Manuel Casado Velarde, Researcher of the ‘Public Discurs' project of the Institute for Culture and Society
(Re) discover the poetry of each day
Who does not want to be happy? Experience says, however, that not everyone achieves it. We daily find uneasiness, tears, and unhappy existences in our own life and in those of others. This unhappiness amounts to an intimate conflict between, on the one hand, the unlimited plentitude towards which we tend, our yearning for the absolute, for transcendence and lasting fulfillment and, on the other, the shabby reality of everyday life, sown with anxiety, prosaic tasks, misery, and frustration. "Everything, everyday is a lot and ugly," Quevedo wrote. Poetry and prose added to the heap. It is as if in our life there were two selves: the adventurer after the absolute, plenitude, heaven and the slithering cynic, doomed to grubfor any old pleasure.
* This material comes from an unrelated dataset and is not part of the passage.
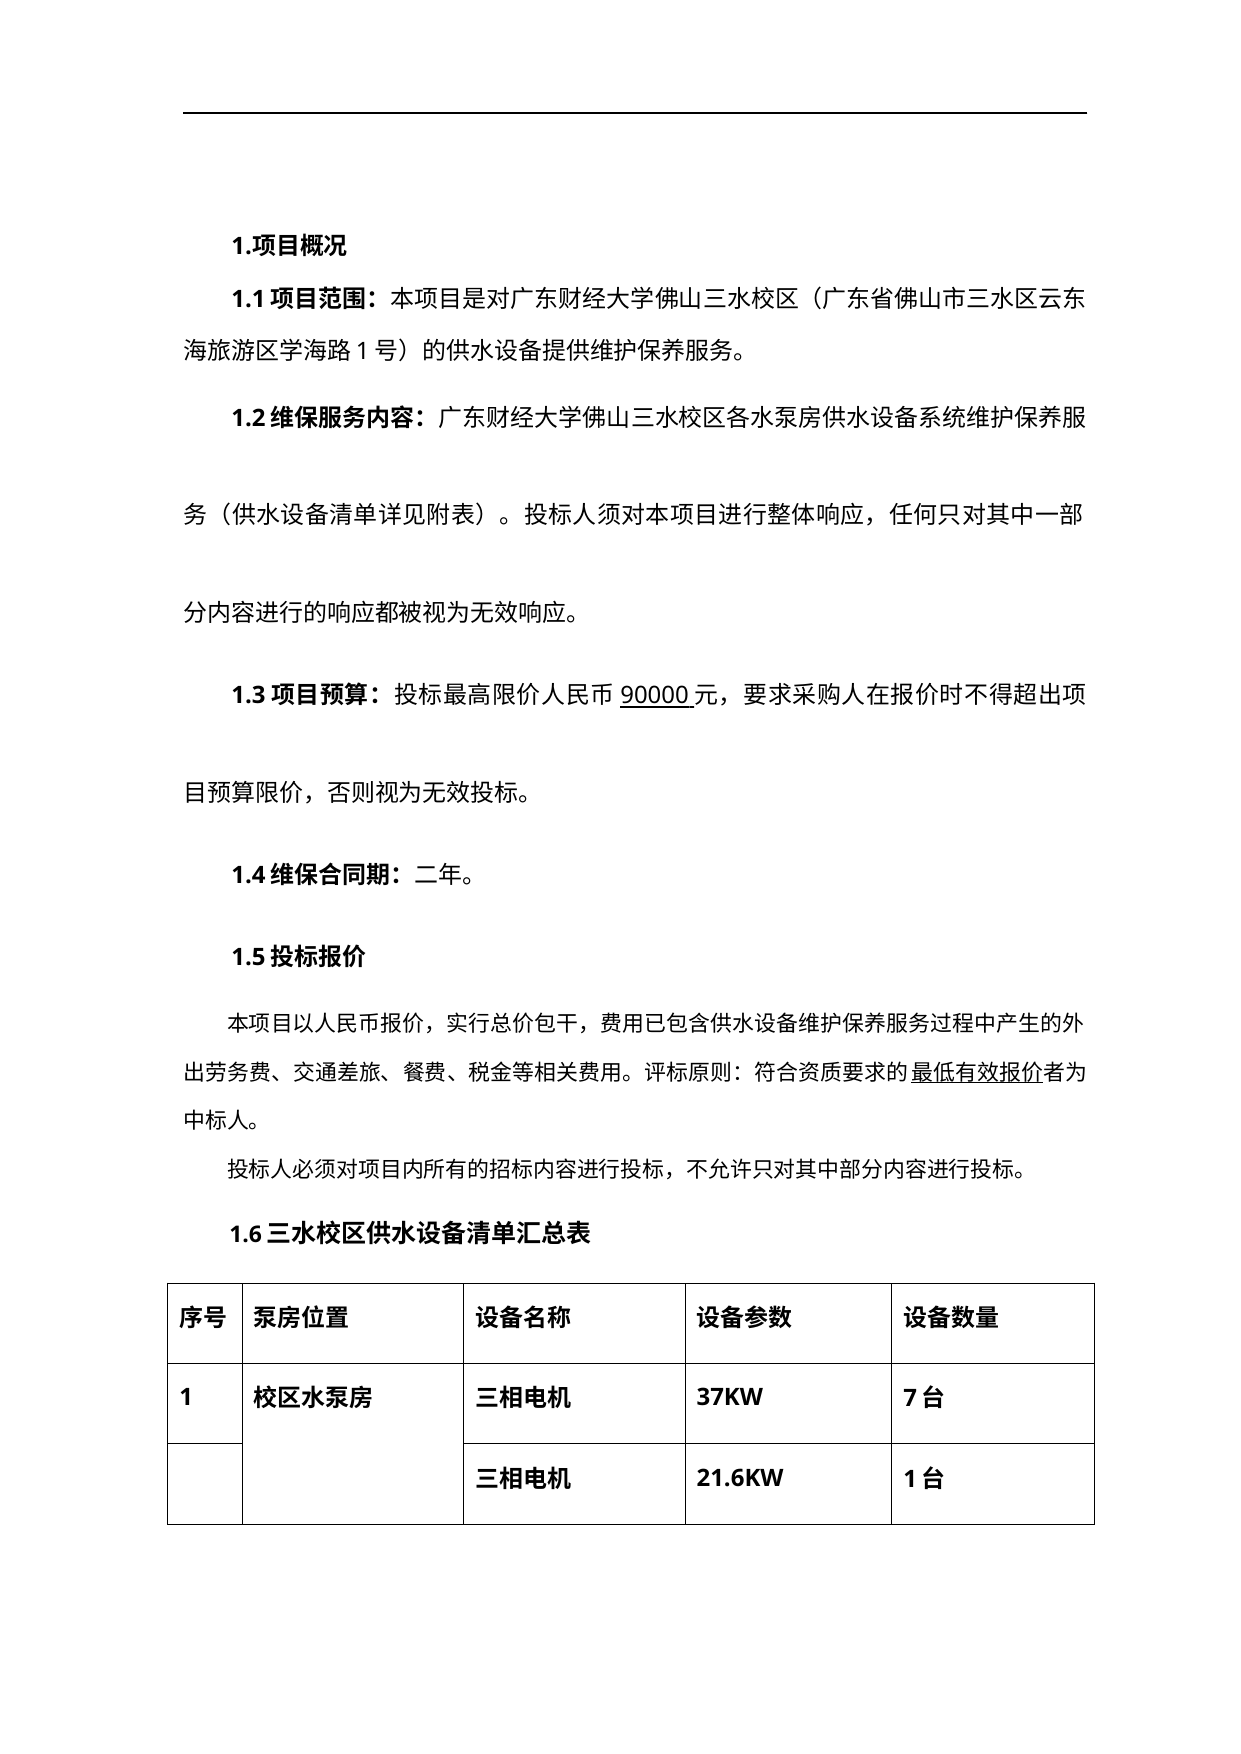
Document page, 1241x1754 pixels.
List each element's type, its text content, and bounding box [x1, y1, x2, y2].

Well, since we have fallen into the mousetrap, we are going to eat the cheese, as Luis Landero would say.
Is there anyway to exit this dilemma? We’ve got piles of escape attempts and false starts. Every day we see them: there are those who absolutize money ("there is no idol that cheapens the human being more than money," as Zeldin writes), health, pleasure, beauty, success. And they burn incense unceasingly on the altar of their idol(s). An absolute yes to something gives way to many other noes, be it to family, friendship, one's own conscience or even God himself. But reality always ends up punishing the fugitive.
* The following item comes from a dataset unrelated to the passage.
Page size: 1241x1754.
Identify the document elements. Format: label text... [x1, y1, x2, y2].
Our idols are a good thermometer for our scale of values. Who do we idolize more? Perhaps the highest scorer, the highest earner, the billboard chart topper, the most liked or shared, the most talked about... Those who the market is most eager to leave (often suddenly) in a free fall.
While at other times in history, the dominant culture offered firm foundations on which to raise one's life and social existence, today,this is just so flatly not the case. As Adam Zagajewski has written, we live "in a torn world, in a world where basic life values are shattered," where it is not easy to find and share even a few plausible references.
In this context, it amazes and airs one out to read confessions like those of Christian Bobin: "What I love in a person is not his beauty or his strength or his wit; it is the intelligence of the bond that he has found to tie with life.” Perhaps we should value people who succeed in entangling the prose and poetry of life, the outdated and the transcendent, because, although these people are not normally shining stars, as Thoreau noted, "the hero is usually the simplest and darkest of men."
I like to recall that the road to this achievement, that is, to marrying the earth and sky, was already opened up two thousand years ago when God the Son became flesh, like all of us, in the womb of a young woman in a remote Palestinian village. If we really knew what we are saying when we confess to believe that God became man, there would be a radical shift in our lives, like that of Saul of Tarsus. Since then, the first century of our era, from the moment of the Incarnation, the path has been cleared so that the flesh and the spirit can live in harmony. That is, of course, the harmony achievable “in this valley of tears.”
There is nothing, then, fully human that cannot be amassed with the divine. The most prosaic of things has ceased to be at odds with the most sublime. Saint Paul left it etched in stone, "Whether you eat, drink or do anything else, do everything for the glory of God." This idea fascinated Josemaría Escrivá, who proclaimed that, "on earth, divine paths" have been opened up. I was lucky to be here at the University of Navarra on October 8, 1967, fifty years ago. Perhaps I was not fully aware of the relevance of what that priest said. But neither did the echo of the following words fall on deaf ears: “When a Christian carries out with love the most insignificant everyday action, that action overflows with the transcendence of God. That is why I have told you repeatedly, and hammered away once and again on the idea that the Christian vocation consists of making heroic verse out of the prose of each day. Heaven and earth seem to merge, my sons and daughters, on the horizon. But where they really meet is in your hearts, when you sanctify your everyday lives…”
While the mythical King Midas turned everything he touched into gold, a Christian treasures his unique ability to sprinkle every work of his hands with a bit of light.